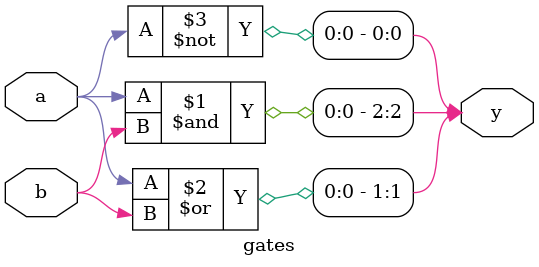
<source format=v>
module gates(input a,b,output [2:0]y);
assign y[2]=a&b;
assign y[1]=a|b;
assign y[0]=~a;
endmodule
</source>
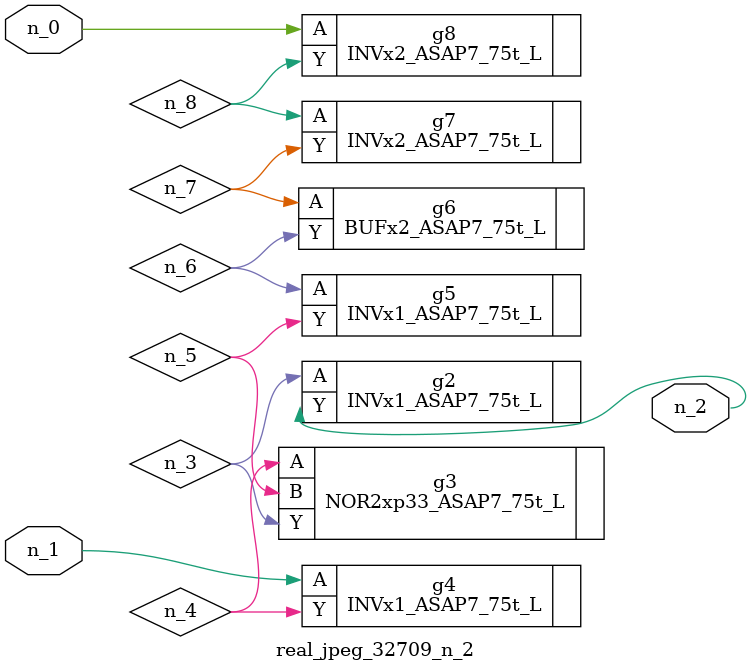
<source format=v>
module real_jpeg_32709_n_2 (n_1, n_0, n_2);

input n_1;
input n_0;

output n_2;

wire n_5;
wire n_4;
wire n_8;
wire n_6;
wire n_7;
wire n_3;

INVx2_ASAP7_75t_L g8 ( 
.A(n_0),
.Y(n_8)
);

INVx1_ASAP7_75t_L g4 ( 
.A(n_1),
.Y(n_4)
);

INVx1_ASAP7_75t_L g2 ( 
.A(n_3),
.Y(n_2)
);

NOR2xp33_ASAP7_75t_L g3 ( 
.A(n_4),
.B(n_5),
.Y(n_3)
);

INVx1_ASAP7_75t_L g5 ( 
.A(n_6),
.Y(n_5)
);

BUFx2_ASAP7_75t_L g6 ( 
.A(n_7),
.Y(n_6)
);

INVx2_ASAP7_75t_L g7 ( 
.A(n_8),
.Y(n_7)
);


endmodule
</source>
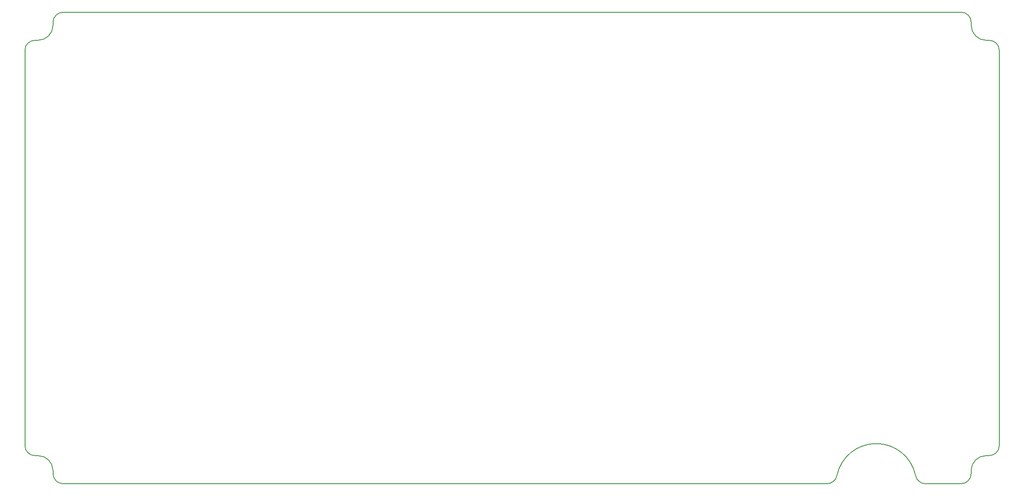
<source format=gbr>
G04 #@! TF.GenerationSoftware,KiCad,Pcbnew,6.0.10-86aedd382b~118~ubuntu22.04.1*
G04 #@! TF.CreationDate,2023-02-22T09:35:46+01:00*
G04 #@! TF.ProjectId,bottom-board,626f7474-6f6d-42d6-926f-6172642e6b69,rev?*
G04 #@! TF.SameCoordinates,Original*
G04 #@! TF.FileFunction,Profile,NP*
%FSLAX46Y46*%
G04 Gerber Fmt 4.6, Leading zero omitted, Abs format (unit mm)*
G04 Created by KiCad (PCBNEW 6.0.10-86aedd382b~118~ubuntu22.04.1) date 2023-02-22 09:35:46*
%MOMM*%
%LPD*%
G01*
G04 APERTURE LIST*
G04 #@! TA.AperFunction,Profile*
%ADD10C,0.200000*%
G04 #@! TD*
G04 APERTURE END LIST*
D10*
X60910000Y-47030000D02*
X61510000Y-47030000D01*
X64510000Y-133430000D02*
G75*
G03*
X66510000Y-135430000I2000000J0D01*
G01*
X66510000Y-41430000D02*
G75*
G03*
X64510000Y-43430000I0J-2000000D01*
G01*
X247310000Y-43430000D02*
G75*
G03*
X245310000Y-41430000I-2000000J0D01*
G01*
X252910000Y-49030000D02*
X252910000Y-127830000D01*
X236248407Y-133829992D02*
G75*
G03*
X238209249Y-135430000I1959593J399992D01*
G01*
X58910000Y-49030000D02*
X58910000Y-127830000D01*
X236248367Y-133830000D02*
G75*
G03*
X220572362Y-133826432I-7838367J-1600000D01*
G01*
X247310000Y-44030000D02*
G75*
G03*
X250310000Y-47030000I3000000J0D01*
G01*
X218612041Y-135430040D02*
G75*
G03*
X220571890Y-133828736I-41J2000040D01*
G01*
X245310000Y-135430000D02*
X238207959Y-135430000D01*
X250310000Y-47030000D02*
X250910000Y-47030000D01*
X64510000Y-44030000D02*
X64510000Y-43430000D01*
X247310000Y-43430000D02*
X247310000Y-44030000D01*
X66510000Y-41430000D02*
X245310000Y-41430000D01*
X250310000Y-129830000D02*
G75*
G03*
X247310000Y-132830000I0J-3000000D01*
G01*
X60910000Y-47030000D02*
G75*
G03*
X58910000Y-49030000I0J-2000000D01*
G01*
X64510000Y-133430000D02*
X64510000Y-132830000D01*
X252910000Y-49030000D02*
G75*
G03*
X250910000Y-47030000I-2000000J0D01*
G01*
X64510000Y-132830000D02*
G75*
G03*
X61510000Y-129830000I-3000000J0D01*
G01*
X218612041Y-135430000D02*
X66510000Y-135430000D01*
X245310000Y-135430000D02*
G75*
G03*
X247310000Y-133430000I0J2000000D01*
G01*
X60910000Y-129830000D02*
X61510000Y-129830000D01*
X250910000Y-129830000D02*
G75*
G03*
X252910000Y-127830000I0J2000000D01*
G01*
X58910000Y-127830000D02*
G75*
G03*
X60910000Y-129830000I2000000J0D01*
G01*
X250910000Y-129830000D02*
X250310000Y-129830000D01*
X247310000Y-132830000D02*
X247310000Y-133430000D01*
X61510000Y-47030000D02*
G75*
G03*
X64510000Y-44030000I0J3000000D01*
G01*
M02*

</source>
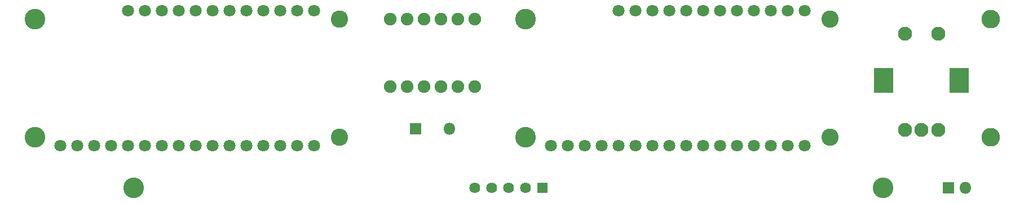
<source format=gts>
G04 #@! TF.GenerationSoftware,KiCad,Pcbnew,(5.1.6-0-10_14)*
G04 #@! TF.CreationDate,2020-06-01T10:41:06-07:00*
G04 #@! TF.ProjectId,Clock_MiniM4_Pelican,436c6f63-6b5f-44d6-996e-694d345f5065,v01*
G04 #@! TF.SameCoordinates,Original*
G04 #@! TF.FileFunction,Soldermask,Top*
G04 #@! TF.FilePolarity,Negative*
%FSLAX46Y46*%
G04 Gerber Fmt 4.6, Leading zero omitted, Abs format (unit mm)*
G04 Created by KiCad (PCBNEW (5.1.6-0-10_14)) date 2020-06-01 10:41:06*
%MOMM*%
%LPD*%
G01*
G04 APERTURE LIST*
%ADD10C,3.101600*%
%ADD11R,1.625600X1.625600*%
%ADD12C,1.625600*%
%ADD13C,2.801600*%
%ADD14C,1.901600*%
%ADD15C,1.801600*%
%ADD16C,2.601600*%
%ADD17O,1.801600X1.801600*%
%ADD18R,1.801600X1.801600*%
%ADD19C,2.101600*%
%ADD20R,2.901600X3.701600*%
G04 APERTURE END LIST*
D10*
X96139000Y-68580000D03*
X208661000Y-68580000D03*
D11*
X157480000Y-68580000D03*
D12*
X154940000Y-68580000D03*
X149860000Y-68580000D03*
X147320000Y-68580000D03*
X152400000Y-68580000D03*
D13*
X224790000Y-60960000D03*
X224790000Y-43180000D03*
D14*
X147320000Y-43180000D03*
X144780000Y-43180000D03*
X142240000Y-43180000D03*
X139700000Y-43180000D03*
X137160000Y-43180000D03*
X134620000Y-43180000D03*
X134620000Y-53340000D03*
X137160000Y-53340000D03*
X139700000Y-53340000D03*
X142240000Y-53340000D03*
X144780000Y-53340000D03*
X147320000Y-53340000D03*
D15*
X158750000Y-62230000D03*
X161290000Y-62230000D03*
X163830000Y-62230000D03*
X166370000Y-62230000D03*
X168910000Y-62230000D03*
X171450000Y-62230000D03*
X173990000Y-62230000D03*
X176530000Y-62230000D03*
X179070000Y-62230000D03*
X181610000Y-62230000D03*
X184150000Y-62230000D03*
X186690000Y-62230000D03*
X189230000Y-62230000D03*
X191770000Y-62230000D03*
X194310000Y-62230000D03*
X196850000Y-62230000D03*
X168910000Y-41910000D03*
X171450000Y-41910000D03*
X173990000Y-41910000D03*
X176530000Y-41910000D03*
X179070000Y-41910000D03*
X181610000Y-41910000D03*
X184150000Y-41910000D03*
X186690000Y-41910000D03*
X189230000Y-41910000D03*
X191770000Y-41910000D03*
X194310000Y-41910000D03*
X196850000Y-41910000D03*
D16*
X200660000Y-43180000D03*
X200660000Y-60960000D03*
D10*
X154940000Y-60960000D03*
X154940000Y-43180000D03*
D17*
X143510000Y-59690000D03*
D18*
X138430000Y-59690000D03*
D17*
X220980000Y-68580000D03*
D18*
X218440000Y-68580000D03*
D19*
X216915000Y-59870000D03*
X214415000Y-59870000D03*
X211915000Y-59870000D03*
X216915000Y-45370000D03*
X211915000Y-45370000D03*
D20*
X220115000Y-52370000D03*
X208715000Y-52370000D03*
D15*
X85090000Y-62230000D03*
X87630000Y-62230000D03*
X90170000Y-62230000D03*
X92710000Y-62230000D03*
X95250000Y-62230000D03*
X97790000Y-62230000D03*
X100330000Y-62230000D03*
X102870000Y-62230000D03*
X105410000Y-62230000D03*
X107950000Y-62230000D03*
X110490000Y-62230000D03*
X113030000Y-62230000D03*
X115570000Y-62230000D03*
X118110000Y-62230000D03*
X120650000Y-62230000D03*
X123190000Y-62230000D03*
X95250000Y-41910000D03*
X97790000Y-41910000D03*
X100330000Y-41910000D03*
X102870000Y-41910000D03*
X105410000Y-41910000D03*
X107950000Y-41910000D03*
X110490000Y-41910000D03*
X113030000Y-41910000D03*
X115570000Y-41910000D03*
X118110000Y-41910000D03*
X120650000Y-41910000D03*
X123190000Y-41910000D03*
D16*
X127000000Y-43180000D03*
X127000000Y-60960000D03*
D10*
X81280000Y-60960000D03*
X81280000Y-43180000D03*
M02*

</source>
################
### [Aim of the exercise]
Where the line containing "X110490000Y-41910000D03*" appears, begin a word-for-word copy and carry it through the last line of the listing, leaving out all other lines.

### [Task output]
X110490000Y-41910000D03*
X113030000Y-41910000D03*
X115570000Y-41910000D03*
X118110000Y-41910000D03*
X120650000Y-41910000D03*
X123190000Y-41910000D03*
D16*
X127000000Y-43180000D03*
X127000000Y-60960000D03*
D10*
X81280000Y-60960000D03*
X81280000Y-43180000D03*
M02*

</source>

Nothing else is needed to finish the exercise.